La vocation de départ des Web service (SOAP-XML) est l’interopérabilité. C’est la raison pour laquelle la stack de base est composée de standards simples : HTTP pour le transport, une enveloppe SOAP et une représentation XML (XML Schema).
Bien sûr, au-delà de l’interopérabilité la mise en place d’un système réel nécessite d’évaluer les besoins en terme de performance d’exécution (temps de réponse) et de coordination (acquittement des messages, contexte, transaction…). Ici les Web services présentent des contraintes fortes qu’il faut comprendre dans l’instant et estimer dans la distance.
Cette meilleure pratique propose un cadre d’analyse pour juger du niveau de pertinence de l’usage de SOAP-XML face aux autres solutions plus traditionnelles comme RMI/IIOP, DCOM, MOM…

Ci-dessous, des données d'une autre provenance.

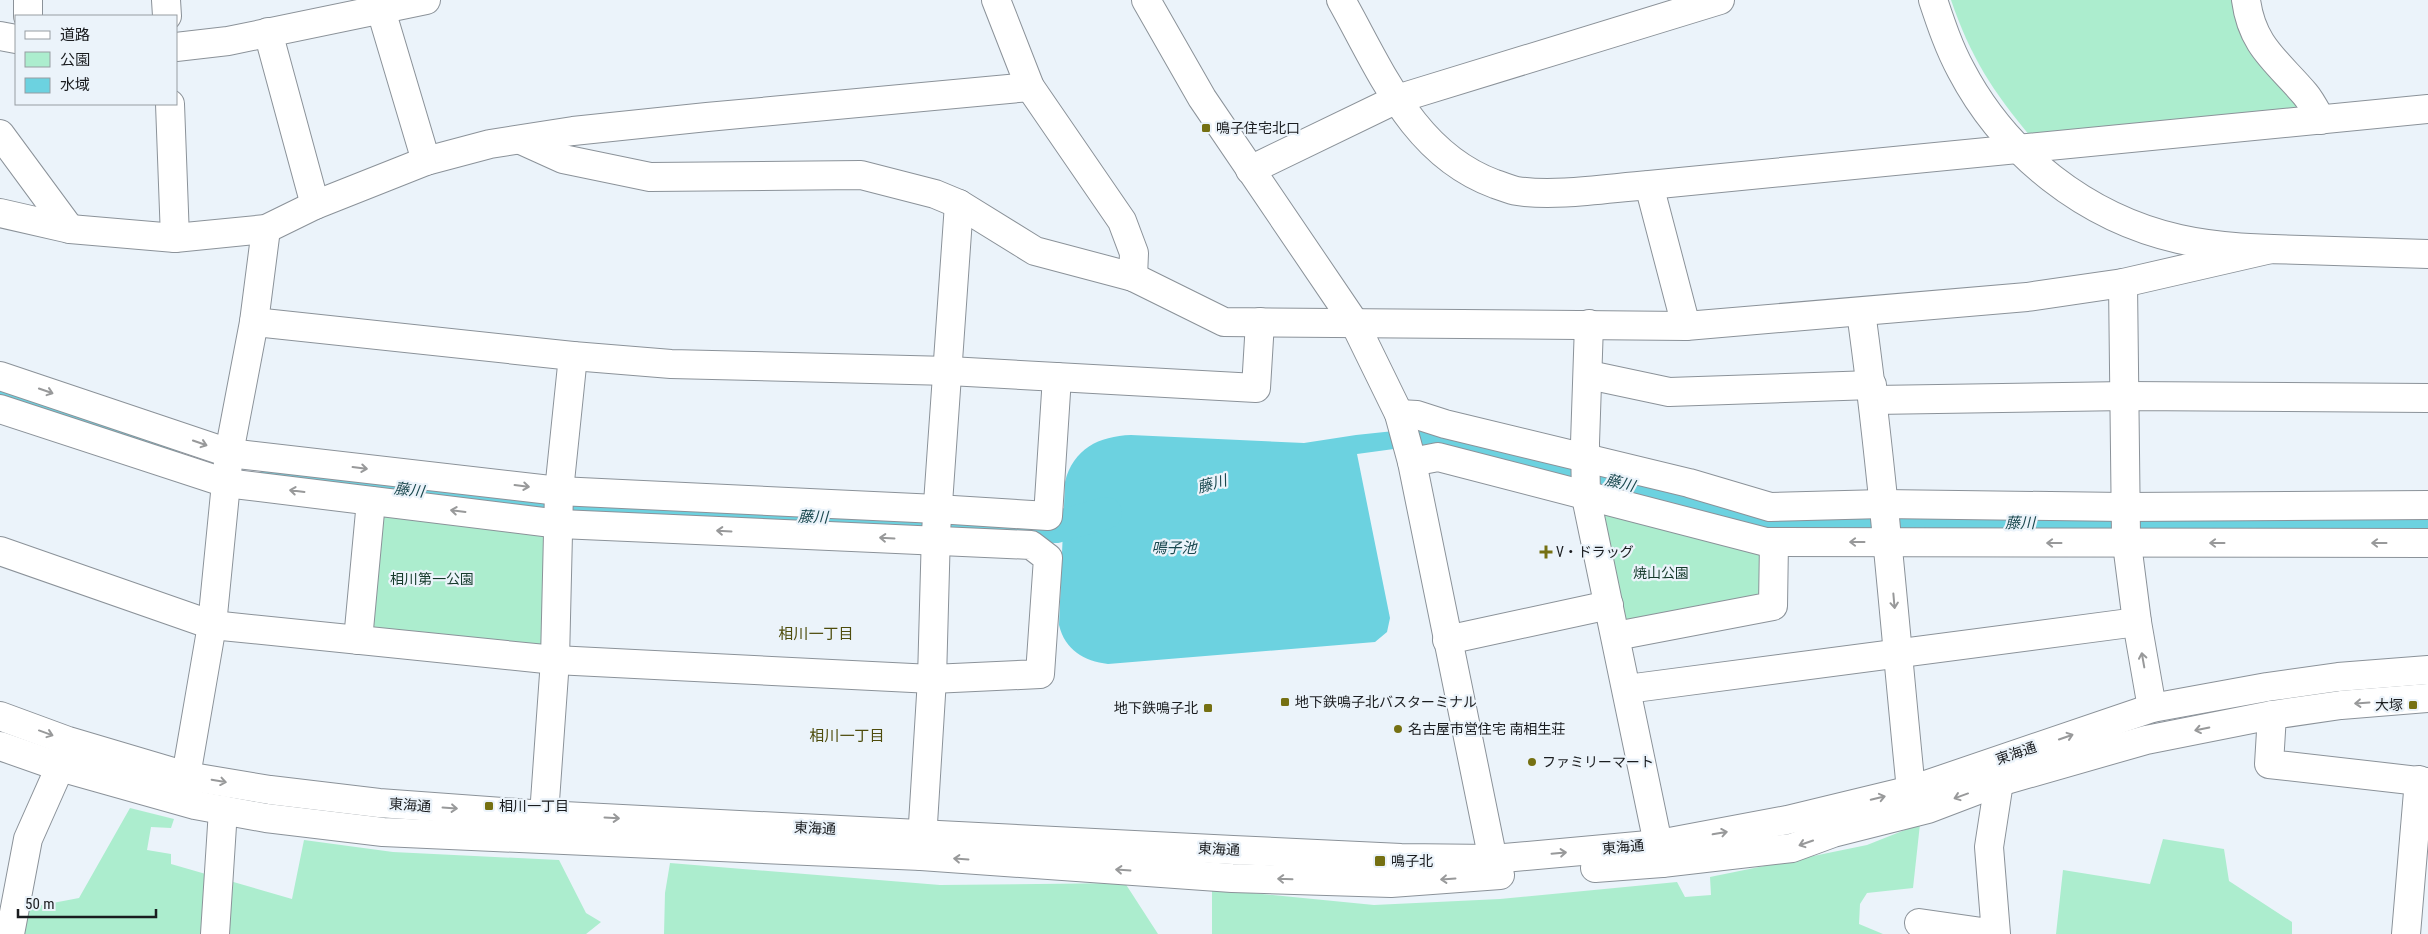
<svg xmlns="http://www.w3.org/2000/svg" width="2428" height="934" viewBox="0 0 2428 934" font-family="'Roboto Condensed','Noto Sans JP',sans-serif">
  <rect width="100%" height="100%" fill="#ebf3fa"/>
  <g fill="#acedce">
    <path d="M1951,0H2239L2299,100L2293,114L2031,137C1993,92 1970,56 1951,0Z"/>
    <path d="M1606,509L1765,550L1769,595L1621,625L1597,516Z"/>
    <path d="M383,511L549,531L544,644L536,649L372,634Z"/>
    <path d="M130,808L174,819L171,828L151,827L147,850L171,854V864L292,899L304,840L393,852L559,860L586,913L601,922L586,934H0V913L79,898Z"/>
    <path d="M1920,824L1913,888L1867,893L1860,904L1859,924L1883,934H1212V889L1374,905L1500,899L1677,882L1685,897L1711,895L1710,877L1867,845Z"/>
    <path d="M2163,839L2224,849L2229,881L2292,922V934H2056L2063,870L2150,884Z"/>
    <path d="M670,863L940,885L1125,883L1158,934H664L665,893Z"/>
  </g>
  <path fill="#6cd2e0" d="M1432,427L1770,515L2428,513V531H1769L1593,486L1438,443L1357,454L1390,618L1387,632L1375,642L1108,664C1084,661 1065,650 1059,625L1065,482C1073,449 1099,436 1131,435L1304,443L1356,435Z"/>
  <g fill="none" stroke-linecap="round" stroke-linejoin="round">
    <g stroke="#6cd2e0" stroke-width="32">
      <path d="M0,392L163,449"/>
      <path d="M276,476L550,506L616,509L1056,527L1106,513"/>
    </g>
    <g stroke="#8b9299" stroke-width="30">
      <g id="minor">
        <path d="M28,0V16"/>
        <path d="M166,0L167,16"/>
        <path d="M378,0L426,161"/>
        <path d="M996,0L1030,87L1122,221L1134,253L1133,277"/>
        <path d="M1146,0L1202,98L1354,322L1399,414L1412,462L1496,875"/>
        <path d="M1341,0C1381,71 1413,154 1495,184C1502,186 1510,190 1517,191C1556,197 1609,188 1649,185L2428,109"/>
        <path d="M1933,0C1941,24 1949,48 1961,70C2005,154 2086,218 2179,239C2219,248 2262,249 2303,250C2345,251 2386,253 2428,254"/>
        <path d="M2246,0C2252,46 2277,61 2305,94C2311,101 2316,111 2321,120"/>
        <path d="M268,32L315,205"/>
        <path d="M0,36L16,39"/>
        <path d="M176,47L228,41L426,0"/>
        <path d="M170,104L175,238"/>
        <path d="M0,134L70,229"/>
        <path d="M521,140L563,159L650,177L861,175L935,194L959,204L1035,251L1133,277L1224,322L1686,326L2027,297L2123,283L2271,249"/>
        <path d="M1250,170L1397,99L1720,0"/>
        <path d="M1649,185L1686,326"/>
        <path d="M0,213L70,229L175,238L266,229L315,205L426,161L490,144L573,131L707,117L1030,87"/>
        <path d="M2123,283L2126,536L2137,622L2152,708"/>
        <path d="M1861,312C1883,471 1895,631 1911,790"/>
        <path d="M254,322L573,356L671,364L949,371L1256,388L1260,322"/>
        <path d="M1589,324L1585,443L1586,497L1662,863"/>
        <path d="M1589,375L1669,392L1872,385"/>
        <path d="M0,376L229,453L559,491L937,509L1048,516L1057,377"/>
        <path d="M1874,400L2126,396L2428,398"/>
        <path d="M0,409L226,483L560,524L1031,545L1048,558L1040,674L932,679L555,660L212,625L0,551"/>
        <path d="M1399,414L1417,415L1445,424L1689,483L1770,507L1883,504L2124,507L2428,505"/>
        <path d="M1412,462L1438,457L1766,542L2428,543"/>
        <path d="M1616,636L1773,606L1774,542"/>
        <path d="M358,640L371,501"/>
        <path d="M1447,640L1609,605"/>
        <path d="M1627,689L2137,622"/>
        <path d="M2272,715L2269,764L2428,782"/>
        <path d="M186,776L212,625L229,453L254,322L266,229"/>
        <path d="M544,815L555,660L559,491L573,356"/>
        <path d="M921,856L932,679L936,532L959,204"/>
        <path d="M1919,923L1996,934L1989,847L1999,782"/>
        <path d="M10,934L28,839L60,767"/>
        <path d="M215,934L223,810"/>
        <path d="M2406,934L2419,780"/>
      </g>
    </g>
    <g stroke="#8b9299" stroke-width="30">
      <g id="major">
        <path d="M0,716L68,741L186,776L270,790L379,803L544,815L1233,850L1401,858L1493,859L1659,844L1787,820L1911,790L2152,708L2267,687L2338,677L2428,670"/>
        <path d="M0,746L60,767L195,805L266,818L383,832L921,856L1232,878L1391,883L1500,875"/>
        <path d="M1595,868L1662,863L1792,848L1833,833L1928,809L1999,782L2146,740L2272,715L2341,705L2428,698"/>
      </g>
    </g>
    <use href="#minor" stroke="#fff" stroke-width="28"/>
    <use href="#major" stroke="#fff" stroke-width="28"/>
  </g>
  <defs><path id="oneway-shaft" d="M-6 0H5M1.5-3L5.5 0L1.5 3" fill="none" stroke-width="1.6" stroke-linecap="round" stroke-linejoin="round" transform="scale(1.25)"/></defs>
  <g stroke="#98999a">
    <use href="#oneway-shaft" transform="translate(46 391) rotate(19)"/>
    <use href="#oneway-shaft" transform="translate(200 443) rotate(19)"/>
    <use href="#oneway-shaft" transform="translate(360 468) rotate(7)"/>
    <use href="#oneway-shaft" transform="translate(522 486) rotate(7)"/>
    <use href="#oneway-shaft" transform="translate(297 491) rotate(-173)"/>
    <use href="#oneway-shaft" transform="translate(458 511) rotate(-173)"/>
    <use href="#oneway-shaft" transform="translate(724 531) rotate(-177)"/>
    <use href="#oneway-shaft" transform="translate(887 538) rotate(-177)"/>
    <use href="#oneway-shaft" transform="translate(1857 542) rotate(180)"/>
    <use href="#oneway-shaft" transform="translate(2054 543) rotate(-180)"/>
    <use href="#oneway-shaft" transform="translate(2217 543) rotate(-180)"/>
    <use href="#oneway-shaft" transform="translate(2379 543) rotate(-180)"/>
    <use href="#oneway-shaft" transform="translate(1894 601) rotate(85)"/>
    <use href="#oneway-shaft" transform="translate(2143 660) rotate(-100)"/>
    <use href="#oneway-shaft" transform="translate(2362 703) rotate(176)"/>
    <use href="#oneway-shaft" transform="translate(2202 729) rotate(168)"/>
    <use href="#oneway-shaft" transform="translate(46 733) rotate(20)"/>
    <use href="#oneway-shaft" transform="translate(2066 737) rotate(-19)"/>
    <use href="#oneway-shaft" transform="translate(219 781) rotate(10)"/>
    <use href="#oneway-shaft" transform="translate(1961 796) rotate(160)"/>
    <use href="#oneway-shaft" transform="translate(1878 798) rotate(-14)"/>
    <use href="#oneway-shaft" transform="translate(450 808) rotate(4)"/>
    <use href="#oneway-shaft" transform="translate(612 818) rotate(3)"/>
    <use href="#oneway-shaft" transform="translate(1720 833) rotate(-10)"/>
    <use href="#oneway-shaft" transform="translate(1806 843) rotate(161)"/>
    <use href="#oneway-shaft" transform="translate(1559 853) rotate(-5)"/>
    <use href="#oneway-shaft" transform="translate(961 859) rotate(-176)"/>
    <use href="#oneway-shaft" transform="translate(1123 870) rotate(-176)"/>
    <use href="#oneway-shaft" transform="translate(1285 879) rotate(-178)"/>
    <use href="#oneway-shaft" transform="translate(1448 879) rotate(176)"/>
  </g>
  <g fill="#757012" stroke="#ebf3fa" stroke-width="2">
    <rect x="1201" y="123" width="10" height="10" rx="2.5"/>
    <path d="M1543.5 544.5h5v5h5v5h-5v5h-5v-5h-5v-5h5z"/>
    <rect x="1280" y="697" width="10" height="10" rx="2.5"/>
    <rect x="2408" y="700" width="10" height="10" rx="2.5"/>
    <rect x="1203" y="703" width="10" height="10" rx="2.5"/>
    <circle cx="1398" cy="729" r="5"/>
    <circle cx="1532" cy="762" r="5"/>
    <rect x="484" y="801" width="10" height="10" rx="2.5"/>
    <rect x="1374" y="855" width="12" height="12" rx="2.5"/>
  </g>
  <g text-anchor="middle" stroke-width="4.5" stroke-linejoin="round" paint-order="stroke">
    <g font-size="14" fill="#1a1c1f" stroke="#ebf3fa" text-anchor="start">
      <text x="1216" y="133">鳴子住宅北口</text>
      <text x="1556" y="557">V・ドラッグ</text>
      <text x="1295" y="707">地下鉄鳴子北バスターミナル</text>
      <text x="2403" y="710" text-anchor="end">大塚</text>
      <text x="1198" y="713" text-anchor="end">地下鉄鳴子北</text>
      <text x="1408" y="734">名古屋市営住宅 南相生荘</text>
      <text x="1542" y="767">ファミリーマート</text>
      <text x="499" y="811">相川一丁目</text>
      <text x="1391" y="866">鳴子北</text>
    </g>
    <g font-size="14" fill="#153a2b" stroke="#ebf3fa">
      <text x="1661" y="578">焼山公園</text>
      <text x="432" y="584">相川第一公園</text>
    </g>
    <g font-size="14" fill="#1a1c1f" stroke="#ebf3fa">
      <text transform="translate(2016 753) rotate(-19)" y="5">東海通</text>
      <text transform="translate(410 805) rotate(4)" y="5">東海通</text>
      <text transform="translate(815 828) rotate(3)" y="5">東海通</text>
      <text transform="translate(1623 847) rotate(-5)" y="5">東海通</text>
      <text transform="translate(1219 849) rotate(3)" y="5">東海通</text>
    </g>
    <g font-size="15" font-style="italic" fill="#19474e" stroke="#ebf3fa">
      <text transform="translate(1620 483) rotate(14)" y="5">藤川</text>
      <text transform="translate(1212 484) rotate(-15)" y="5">藤川</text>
      <text transform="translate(409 490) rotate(7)" y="5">藤川</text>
      <text transform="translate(813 517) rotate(2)" y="5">藤川</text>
      <text x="2020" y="528">藤川</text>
      <text x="1174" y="553">鳴子池</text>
    </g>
    <g font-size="15" fill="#4e4c0c" stroke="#ebf3fa">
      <text x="816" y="639">相川一丁目</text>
      <text x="847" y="741">相川一丁目</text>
    </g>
  </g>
  <rect x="15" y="15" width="162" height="90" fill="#ebf3fa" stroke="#979da2"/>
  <rect x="25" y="31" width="25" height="8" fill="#ffffff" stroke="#979da2"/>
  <text x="60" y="40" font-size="15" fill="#1a1c1f">道路</text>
  <rect x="25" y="52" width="25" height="15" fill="#acedce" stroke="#979da2"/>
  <text x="60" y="65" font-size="15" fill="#1a1c1f">公園</text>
  <rect x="25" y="78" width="25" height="15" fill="#6cd2e0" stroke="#979da2"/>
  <text x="60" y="90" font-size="15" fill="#1a1c1f">水域</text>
  <path d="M18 909v8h138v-8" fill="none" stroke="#1a1c1f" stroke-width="2.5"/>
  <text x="25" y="909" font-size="15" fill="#1a1c1f" stroke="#ebf3fa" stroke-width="4" paint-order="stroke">50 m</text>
</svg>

Rappel sur la granularité des services
Une autre meilleure pratique détaille comment appréhender la granularité des services et conduit à une typologie de services qui est la suivante :
- Service métier (à usage métier, fonctionnel ou technique). Ce sont les services de grande maille (coarse grained) identifié au niveau des cahiers des charges fonctionnels et à partir d’une découpe des processus organisationnels (Y compris les processus de type EAI lorsqu’il s’agit d’un besoin d’intégration inter-applicatifs) (exposition d’un périmètre fonctionnel du fournisseur vers les consommateurs). La meilleure pratique fournit des principes méthodologique pour cette découpe et d’autres sur les métriques des messages échangés par les services métiers : pas plus de 100 paramètres élémentaires, maximum de deux niveaux d’héritage après la racine…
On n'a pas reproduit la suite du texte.